WHAT YOU SHOULD DO: Write out the records again, exactly. Nothing may be dropped.

(Records excerpted from a collection)
*** Block opens ***
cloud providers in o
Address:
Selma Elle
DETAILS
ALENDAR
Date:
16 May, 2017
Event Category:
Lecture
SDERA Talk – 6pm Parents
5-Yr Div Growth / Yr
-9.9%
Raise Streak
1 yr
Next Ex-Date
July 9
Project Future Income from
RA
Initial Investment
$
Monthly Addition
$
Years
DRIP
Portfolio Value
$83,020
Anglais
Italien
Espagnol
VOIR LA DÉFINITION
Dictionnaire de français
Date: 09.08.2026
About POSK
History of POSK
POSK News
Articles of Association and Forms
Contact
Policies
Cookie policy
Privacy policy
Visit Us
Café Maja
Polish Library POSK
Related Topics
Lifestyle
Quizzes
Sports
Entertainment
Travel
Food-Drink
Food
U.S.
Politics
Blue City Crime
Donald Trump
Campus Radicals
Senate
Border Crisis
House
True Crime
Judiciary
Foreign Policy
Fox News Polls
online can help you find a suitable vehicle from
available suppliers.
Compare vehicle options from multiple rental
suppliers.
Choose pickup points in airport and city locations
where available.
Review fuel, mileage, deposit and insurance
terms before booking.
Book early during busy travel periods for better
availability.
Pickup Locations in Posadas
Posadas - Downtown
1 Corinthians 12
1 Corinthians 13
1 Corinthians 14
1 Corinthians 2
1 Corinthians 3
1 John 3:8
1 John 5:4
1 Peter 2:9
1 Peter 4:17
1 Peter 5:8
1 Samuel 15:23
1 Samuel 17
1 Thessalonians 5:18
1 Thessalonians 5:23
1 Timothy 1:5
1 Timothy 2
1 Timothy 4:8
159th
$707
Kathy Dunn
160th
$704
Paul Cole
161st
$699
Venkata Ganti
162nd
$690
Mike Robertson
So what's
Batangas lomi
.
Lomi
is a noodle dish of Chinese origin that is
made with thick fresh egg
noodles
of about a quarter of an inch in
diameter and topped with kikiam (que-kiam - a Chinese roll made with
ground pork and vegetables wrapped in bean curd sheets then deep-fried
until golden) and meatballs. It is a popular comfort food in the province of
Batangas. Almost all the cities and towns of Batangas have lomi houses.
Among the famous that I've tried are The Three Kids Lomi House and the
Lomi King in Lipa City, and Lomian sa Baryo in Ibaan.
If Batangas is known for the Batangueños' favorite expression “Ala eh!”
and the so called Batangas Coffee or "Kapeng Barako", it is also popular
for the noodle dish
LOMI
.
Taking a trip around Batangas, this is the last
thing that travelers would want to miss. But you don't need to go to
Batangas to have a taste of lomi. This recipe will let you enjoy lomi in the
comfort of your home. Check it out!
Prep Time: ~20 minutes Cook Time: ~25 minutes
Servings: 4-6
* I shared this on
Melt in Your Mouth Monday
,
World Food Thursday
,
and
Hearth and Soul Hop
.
*** Block closes ***
RESULT OF THIS EXERCISE:
cloud providers in o
Address:
Selma Elle
DETAILS
ALENDAR
Date:
16 May, 2017
Event Category:
Lecture
SDERA Talk – 6pm Parents
5-Yr Div Growth / Yr
-9.9%
Raise Streak
1 yr
Next Ex-Date
July 9
Project Future Income from
RA
Initial Investment
$
Monthly Addition
$
Years
DRIP
Portfolio Value
$83,020
Anglais
Italien
Espagnol
VOIR LA DÉFINITION
Dictionnaire de français
Date: 09.08.2026
About POSK
History of POSK
POSK News
Articles of Association and Forms
Contact
Policies
Cookie policy
Privacy policy
Visit Us
Café Maja
Polish Library POSK
Related Topics
Lifestyle
Quizzes
Sports
Entertainment
Travel
Food-Drink
Food
U.S.
Politics
Blue City Crime
Donald Trump
Campus Radicals
Senate
Border Crisis
House
True Crime
Judiciary
Foreign Policy
Fox News Polls
online can help you find a suitable vehicle from
available suppliers.
Compare vehicle options from multiple rental
suppliers.
Choose pickup points in airport and city locations
where available.
Review fuel, mileage, deposit and insurance
terms before booking.
Book early during busy travel periods for better
availability.
Pickup Locations in Posadas
Posadas - Downtown
1 Corinthians 12
1 Corinthians 13
1 Corinthians 14
1 Corinthians 2
1 Corinthians 3
1 John 3:8
1 John 5:4
1 Peter 2:9
1 Peter 4:17
1 Peter 5:8
1 Samuel 15:23
1 Samuel 17
1 Thessalonians 5:18
1 Thessalonians 5:23
1 Timothy 1:5
1 Timothy 2
1 Timothy 4:8
159th
$707
Kathy Dunn
160th
$704
Paul Cole
161st
$699
Venkata Ganti
162nd
$690
Mike Robertson
So what's
Batangas lomi
.
Lomi
is a noodle dish of Chinese origin that is
made with thick fresh egg
noodles
of about a quarter of an inch in
diameter and topped with kikiam (que-kiam - a Chinese roll made with
ground pork and vegetables wrapped in bean curd sheets then deep-fried
until golden) and meatballs. It is a popular comfort food in the province of
Batangas. Almost all the cities and towns of Batangas have lomi houses.
Among the famous that I've tried are The Three Kids Lomi House and the
Lomi King in Lipa City, and Lomian sa Baryo in Ibaan.
If Batangas is known for the Batangueños' favorite expression “Ala eh!”
and the so called Batangas Coffee or "Kapeng Barako", it is also popular
for the noodle dish
LOMI
.
Taking a trip around Batangas, this is the last
thing that travelers would want to miss. But you don't need to go to
Batangas to have a taste of lomi. This recipe will let you enjoy lomi in the
comfort of your home. Check it out!
Prep Time: ~20 minutes Cook Time: ~25 minutes
Servings: 4-6
* I shared this on
Melt in Your Mouth Monday
,
World Food Thursday
,
and
Hearth and Soul Hop
.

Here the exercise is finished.